> [Texto de origem]:

>>>>

Tem a vantagem de mostrar apenas um url por ficheiro, em vez de mostrar o que está indicado na ebuild e todos os mirrors de Gentoo que podem estar especificados.

----------

## kuru

Pessoal, pesso desculpas se pareci com muita preça , consegui instalar o rp-pppoe, so tive que colocar compactado em /usr/portage/distfiles/  que deu certo, eu estava colocando descompactado.

Configurei a adsl-setup, so que nao achei a pasta etc//rc.d/rc.inet1.conf , para deixar o ip da placa pegar automaticamente o ip do modem.

pois sem essa alteracao ele nao consegue conectar.......

Voces poderiam me dizer onde fica o rc.inet1.conf no gentoo?????

----------

## kuru

Pessoal ja consegui localizar, fica em etc/conf.d/net, o problema agora e que nao estou conseguindo passar para root, para digitar o adsl-start, ele diz que nao tenho permissao, coloco a senha que entro como root na inicializacao do sistema e entro, mas passar para root nao consigo, sera que e problema do gentoo(vidalinux)????

----------

## pilla

Se estiveres usando o "su", tem uma thread stick no forum Installing Gentoo.

----------

## kuru

ok pessoal, ja estou navegando com o gentoo, gostaria de saber agora se basta eu dar um emerge  sync e depois um emerge world, para atualizar , e como faco para otimizar para o, Athlon AMD, ja que nao sei se o instalador do vidalinux, otimizou na instalacao....

----------

## pilla

Na página do Gentoo tem ótimos documentos sobre isso. Não sei quanto ao vidalinux. 

Quando tiveres perguntas mais específicas podes começar outra thread. 

Locked.

----------

<<<<

> [Entradas salvas]:

>>>>

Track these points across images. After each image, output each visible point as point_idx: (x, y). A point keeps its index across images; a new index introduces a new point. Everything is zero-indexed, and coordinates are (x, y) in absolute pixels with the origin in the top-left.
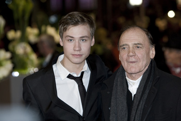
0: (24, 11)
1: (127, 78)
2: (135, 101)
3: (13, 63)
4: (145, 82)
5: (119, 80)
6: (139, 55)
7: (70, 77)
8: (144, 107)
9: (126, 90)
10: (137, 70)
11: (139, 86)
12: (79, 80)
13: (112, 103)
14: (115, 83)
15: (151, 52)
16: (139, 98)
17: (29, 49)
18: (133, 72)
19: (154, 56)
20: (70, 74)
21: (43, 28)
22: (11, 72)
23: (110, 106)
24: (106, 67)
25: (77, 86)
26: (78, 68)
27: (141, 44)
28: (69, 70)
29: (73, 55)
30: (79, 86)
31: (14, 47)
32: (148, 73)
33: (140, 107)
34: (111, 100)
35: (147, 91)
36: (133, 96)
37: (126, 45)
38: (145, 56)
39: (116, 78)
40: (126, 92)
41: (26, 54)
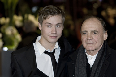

<<<<

> [Tarefa 1]: De acordo com o tópico do fórum, o que kuru precisou fazer para conseguir instalar o rp-pppoe, e por que as tentativas anteriores não tinham dado certo?
> [Tarefa 2]: Reproduza do tópico do fórum o trecho entre "Configurei a adsl-setup, so" e "rc.inet1.conf no gentoo?????", ambos incluídos.

> [Sua solução 1]: Ele precisou colocar o arquivo compactado em /usr/portage/distfiles/. Antes não dava certo porque ele o estava colocando descompactado.

> [Sua solução 2]:
Configurei a adsl-setup, so que nao achei a pasta etc//rc.d/rc.inet1.conf , para deixar o ip da placa pegar automaticamente o ip do modem.

pois sem essa alteracao ele nao consegue conectar.......

Voces poderiam me dizer onde fica o rc.inet1.conf no gentoo?????